Flüchtlingslager für Sahrauis in Tindouf, Algerien.
MAROKKO | Seit ungefähr einer Woche kämpfen Marokko und die sahrauische Unabhängigkeitsbewegung „Frente Polisario“ wieder um die Westsahara. Vor 29 Jahren erreichte die UNO einen Waffenstillstand zwischen beiden Parteien. Da das marokkanische Militär laut Angaben Polisarios auf unschuldige Demonstranten geschossen haben soll, beendete die Befreiungsbewegung nun den Waffenstillstand.
Der Konflikt um die Vorherrschaft in der Westsahara geht auf den Rückzug Spaniens aus dem Gebiet im Nordwesten Afrikas zurück. Bis 1975 war die Westsahara Kolonialgebiet Spaniens. Noch bevor die ersten spanischen Streitkräfte abrückten, organisierte Marokko den „Grünen Marsch“, bei dem 350.000 unbewaffnete Teilnehmer in die damalige Kolonie vorstießen. So sollte eine Übergabe der Westsahara an Marokko erreicht werden.
Während Polisario 1976 die „Demokratische arabische Republik Sahara“ ausrief, teilte Spanien die ehemalige Kolonie zwischen Marokko und Mauretanien auf. 1979 schloss Mauretanien Frieden mit Polisario und verzichtet auf die Gebiete in der Westsahara. Da die marokkanische Regierung das Territorium als Teil ihres historischen Staatsgebiets betrachtet, zog sie sich nicht aus der Westsahara zurück und annektierte die freigewordenen Gebiete.

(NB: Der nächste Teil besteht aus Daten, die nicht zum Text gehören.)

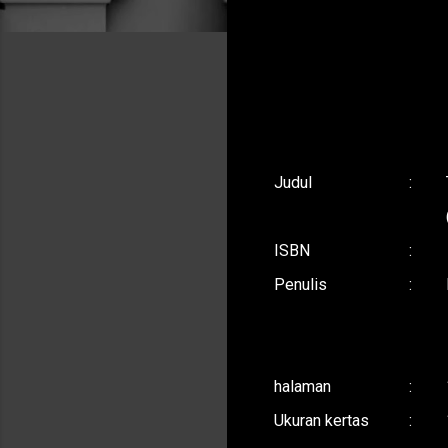
Judul
:
ISBN
:
Penulis
:
halaman
:
Ukuran kertas
: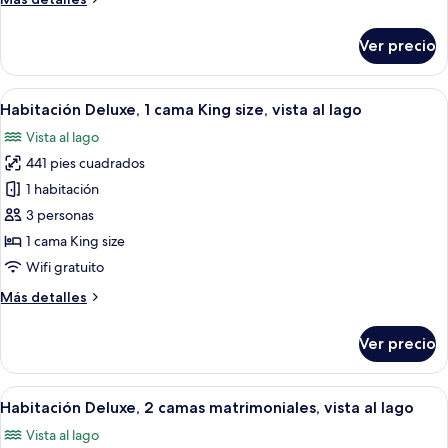
matrimoniales,
detalles
vista
sobre
Ver precio
al
Habitación
Deluxe,
resort
2
Abrir
Habitación de hotel con una cama, tele
11
camas
Habitación Deluxe, 1 cama King size, vista al lago
todas
matrimoniales,
Vista al lago
vista
las
al
441 pies cuadrados
fotos
resort
de
1 habitación
Habitación
3 personas
Deluxe,
1 cama King size
1
Wifi gratuito
cama
Más
Más detalles
King
detalles
size,
sobre
Ver precio
vista
Habitación
Deluxe,
al
1
Abrir
Habitación de hotel con dos camas, tel
lago
11
cama
Habitación Deluxe, 2 camas matrimoniales, vista al lago
todas
King
Vista al lago
size,
las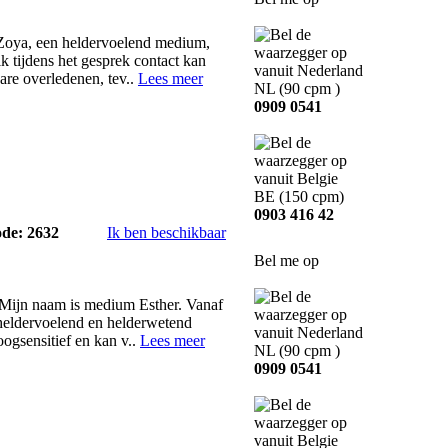
Zoya, een heldervoelend medium,
ik tijdens het gesprek contact kan
are overledenen, tev..
Lees meer
NL
(90 cpm )
0909 0541
BE
(150 cpm)
0903 416 42
ode: 2632
Ik ben beschikbaar
Bel me op
 Mijn naam is medium Esther. Vanaf
 heldervoelend en helderwetend
ogsensitief en kan v..
Lees meer
NL
(90 cpm )
0909 0541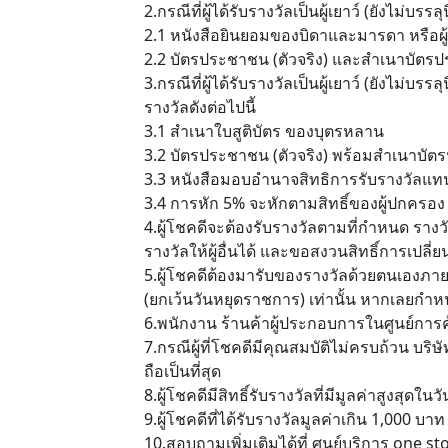
2.กรณีที่ผู้ได้รับรางวัลเป็นผู้เยาว์ (ยังไม่
2.1 หนังสือยินยอมของบิดาและมารดา หรือผู้
2.2 บัตรประชาชน (ตัวจริง) และสำเนาบัตรป
3.กรณีที่ผู้ได้รับรางวัลเป็นผู้เยาว์ (ยังไ
รางวัลดังต่อไปนี้
3.1 สำเนาใบสูติบัตร ของบุตรหลาน
3.2 บัตรประชาชน (ตัวจริง) พร้อมสำเนาบั
3.3 หนังสือมอบอำนาจสิทธิการรับรางวัลแท
3.4 การหัก 5% จะหักตามสิทธิ์ของผู้ปกครอง
4.ผู้โชคดีจะต้องรับรางวัลตามที่กำหนด รางว
รางวัลให้ผู้อื่นได้ และขอสงวนสิทธิ์การเปล
5.ผู้โชคดีต้องมารับของรางวัลด้วยตนเองภายใน
(ยกเว้นวันหยุดราชการ) เท่านั้น หากเลยกำหน
6.พนักงาน ร้านค้าผู้ประกอบการในศูนย์การค้
7.กรณีผู้ที่โชคดีมีคุณสมบัติไม่ครบถ้วน บ
ถือเป็นที่สุด
8.ผู้โชคดีมีสิทธิ์รับรางวัลที่มีมูลค่าสูงสุดในว
9.ผู้โชคดีที่ได้รับรางวัลมูลค่าเกิน 1,000 บา
10.สอบถามเพิ่มเติมได้ที่ ศูนย์บริการ one s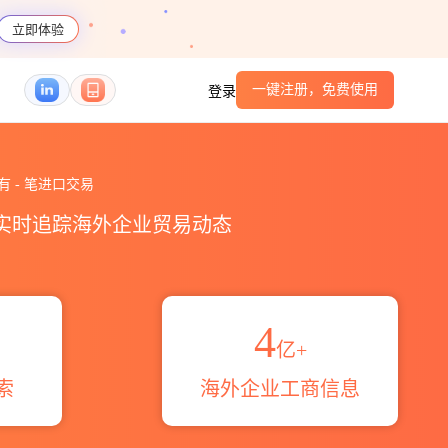
立即体验
一键注册，免费使用
登录
h co.ltd.海关进出口数据统计_贸易概览_贸易
计有
-
笔进口交易
，实时追踪海外企业贸易动态
4
亿+
索
海外企业工商信息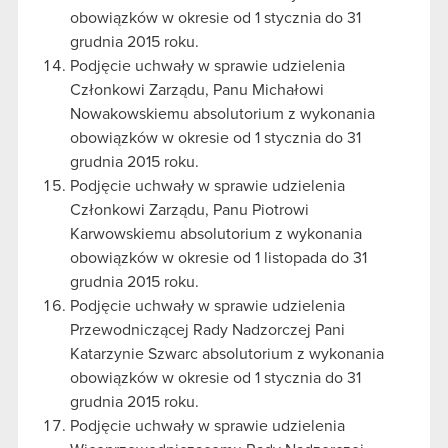
obowiązków w okresie od 1 stycznia do 31
grudnia 2015 roku.
Podjęcie uchwały w sprawie udzielenia
Członkowi Zarządu, Panu Michałowi
Nowakowskiemu absolutorium z wykonania
obowiązków w okresie od 1 stycznia do 31
grudnia 2015 roku.
Podjęcie uchwały w sprawie udzielenia
Członkowi Zarządu, Panu Piotrowi
Karwowskiemu absolutorium z wykonania
obowiązków w okresie od 1 listopada do 31
grudnia 2015 roku.
Podjęcie uchwały w sprawie udzielenia
Przewodniczącej Rady Nadzorczej Pani
Katarzynie Szwarc absolutorium z wykonania
obowiązków w okresie od 1 stycznia do 31
grudnia 2015 roku.
Podjęcie uchwały w sprawie udzielenia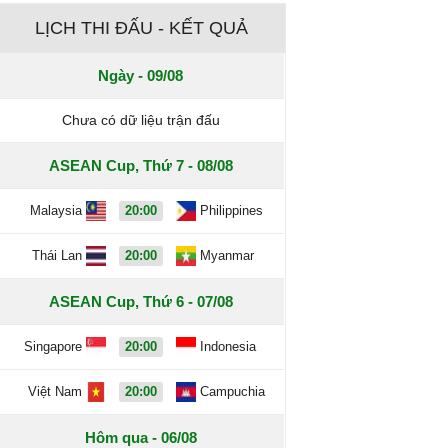
LỊCH THI ĐẤU - KẾT QUẢ
Ngày - 09/08
Chưa có dữ liệu trận đấu
ASEAN Cup, Thứ 7 - 08/08
Malaysia
20:00
Philippines
Thái Lan
20:00
Myanmar
ASEAN Cup, Thứ 6 - 07/08
Singapore
20:00
Indonesia
Việt Nam
20:00
Campuchia
Hôm qua - 06/08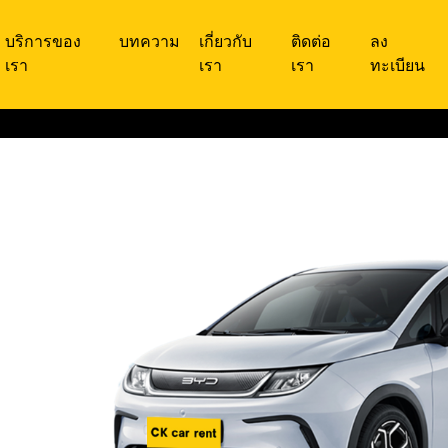
บริการของ
บทความ
เกี่ยวกับ
ติดต่อ
ลง
เรา
เรา
เรา
ทะเบียน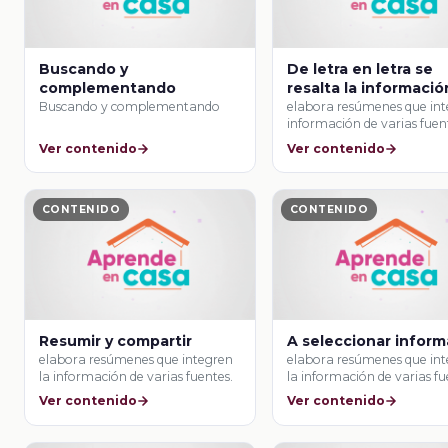
Buscando y
De letra en letra se
complementando
resalta la informació
Buscando y complementando
elabora resúmenes que in
información de varias fuen
Ver contenido
Ver contenido
CONTENIDO
CONTENIDO
Resumir y compartir
A seleccionar infor
elabora resúmenes que integren
elabora resúmenes que in
la información de varias fuentes.
la información de varias fu
Ver contenido
Ver contenido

Im Laufe der Ausschreitungen gelang es Polisario, Marokko immer weiter ins Landesinnere zurückzudrängen. Um sich vor den Eindringlingen zu schützen, ließ die marokkanische Regierung einen Sandwall errichten. Die Mauer teilt den von Marokko kontrollierten Teil der Westsahara im Norden und Westen vom östlichen und südlichen Teil, der von Polisario kontrolliert wird. Mittlerweile ist der Wall ungefähr 2.700 km lang und umfasst 80 Prozent der Westsahara. Laut marokkanischen Angaben leben momentan 150.000 Einheimische und 350.000 Marokkaner in der Westsahara. Rund 170.000 Sahrauis leben nach eigenen Angaben seit über 40 Jahren in Flüchtlingslagern in Südalgerien.
1991 kam es zum Waffenstillstand der beiden Kriegsparteien. Ein Referendum, das über die Unabhängigkeit oder den Anschluss an Marokko entscheidet, konnte jedoch bis heute nicht durchgeführt werden. Beide Seiten können sich nicht darauf einigen, wer wahlberechtigt ist. Polisario fordert, dass nur Sahrauis, die während der Kolonialherrschaft in der Westsahara lebten, und deren Nachkommen an der Wahl teilnehmen dürfen. Marokko hält aber auch bestimmte Stämme aus Südmarokko für wahlberechtigt. Alle Versuche der UNO, dieses Problem zu lösen, scheiterten bisher.
Vor fast einem Monat kochte der Konflikt wieder hoch. Anhänger Polisarios blockierten eine Straße bei Guerguerat, die als wichtige Verbindung für den Waren- und Personenverkehr zwischen Marokko und Mauretanien gilt. Darauf schickte Marokko vor einer Woche Streitkräfte dorthin, die die Straße räumen sollten. Laut Polisario hätten dabei marokkanische Soldaten auf die Demonstranten geschossen. Brahim Ghali, Generalsekretär der Bewegung, erklärte daher den Waffenstillstand für beendet, woraufhin die sahrauische Armee mehrere Militäreinrichtungen entlang des marokkanischen Sandwalls angriff.